Sepanjang program CreativeNet Bandung, kedua komunitas difasilitasi untuk bertemu pihak-pihak pendukung keberhasilan purwarupa dan berjejaring dengan banyak pihak. Selain itu, teman-teman komunitas juga diberi kesempatan untuk studi banding ke tempat komunitas yang sudah lebih dulu berhasil, untuk belajar langsung dengan yang berpengalaman.
Selama berproses, metode “Design Thinking” dirasa banyak membantu dalam merampingkan proses untuk mencapai tujuan prototyping solusi, menyiasati waktu pendampingan yang tidak banyak. Namun bagaimana kemudian mengemas metode tersebut agar terasa lebih “lokal” dan memudahkan teman-teman komunitas menerimanya, adalah tantangan lain yang akan terus menjadi perhatian kami.

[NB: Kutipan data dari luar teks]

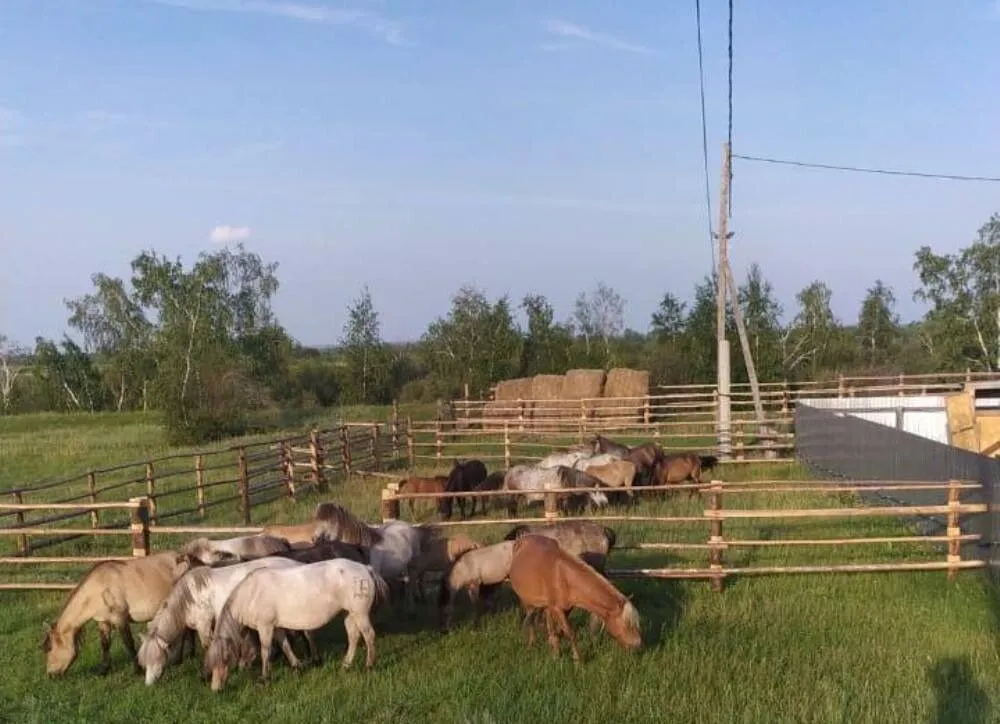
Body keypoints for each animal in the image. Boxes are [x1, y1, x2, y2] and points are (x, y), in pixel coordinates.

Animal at [136, 556, 304, 684]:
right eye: (144, 661)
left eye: (156, 658)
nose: (149, 684)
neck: (191, 596)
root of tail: (296, 563)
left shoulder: (203, 625)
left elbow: (206, 647)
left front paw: (206, 674)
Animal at [203, 560, 390, 692]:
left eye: (225, 659)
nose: (216, 689)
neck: (252, 593)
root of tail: (366, 568)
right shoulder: (276, 627)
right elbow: (285, 645)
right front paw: (297, 666)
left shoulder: (265, 627)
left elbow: (265, 650)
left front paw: (265, 678)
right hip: (349, 614)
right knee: (353, 637)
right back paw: (345, 666)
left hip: (360, 613)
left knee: (369, 635)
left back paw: (369, 666)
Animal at [508, 532, 640, 660]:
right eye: (628, 624)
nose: (638, 645)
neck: (563, 576)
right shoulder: (556, 608)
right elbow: (570, 633)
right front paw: (577, 660)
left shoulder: (565, 608)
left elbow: (559, 631)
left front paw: (555, 652)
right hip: (526, 600)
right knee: (530, 619)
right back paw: (532, 643)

Akhir kata, kami ingin mengutip sebuah pernyataan yang kami rasa cukup menggambarkan fenomena sosial saat ini, terkait dengan perkembangan zaman, dan bagaimana sebaiknya masyarakat bersikap untuk mengantisipasinya,
“Disruptive and innovative, collaborative consumption is shifting the lines of the economy. Digital revolution has resulted in the usage of objects being valued more than ownership.”
Di titik ini, proses kolaborasi bisa dikatakan proses yang menjadi esensial bila kita ingin melangkah maju dan berkompetisi dengan kapita maupun penguasa manapun. Lewat kolaborasi, komunitas satu bisa mempertajam komunitas lainnya, pemikiran yang satu dengan pemikiran lainnya. Lewat kolaborasi juga peribahasa “Berat sama dipikul, ringan sama dijinjing”, terasa betul bisa direalisasikan. Dan di zaman seperti sekarang ini, tidaklah penting siapa memiliki apa, yang lebih penting adalah bagaimana kita bersatu -padu memanfaatkan aset yang ada, seminim apapun, dengan berbagai cara. Kepemilikan tidak menjadi terlalu penting, yang penting bagaimana kita mengakali dan memanfaatkan peluang yang ada. Karena dengan kreativitas, kita akan selalu bisa melihat celah. Dari celah kita bisa menciptakan peluang. Dan selama peluang tercipta, kita dapat terus bertahan.
Salam,
Amanda Mita
mewakili tim Riset Indie, untuk CreativeNet Bandung.
*sebuah istilah yang digunakan untuk menggambarkan cara kerja alam semesta; siapa yang paling adaptif, dia yang akan bertahan.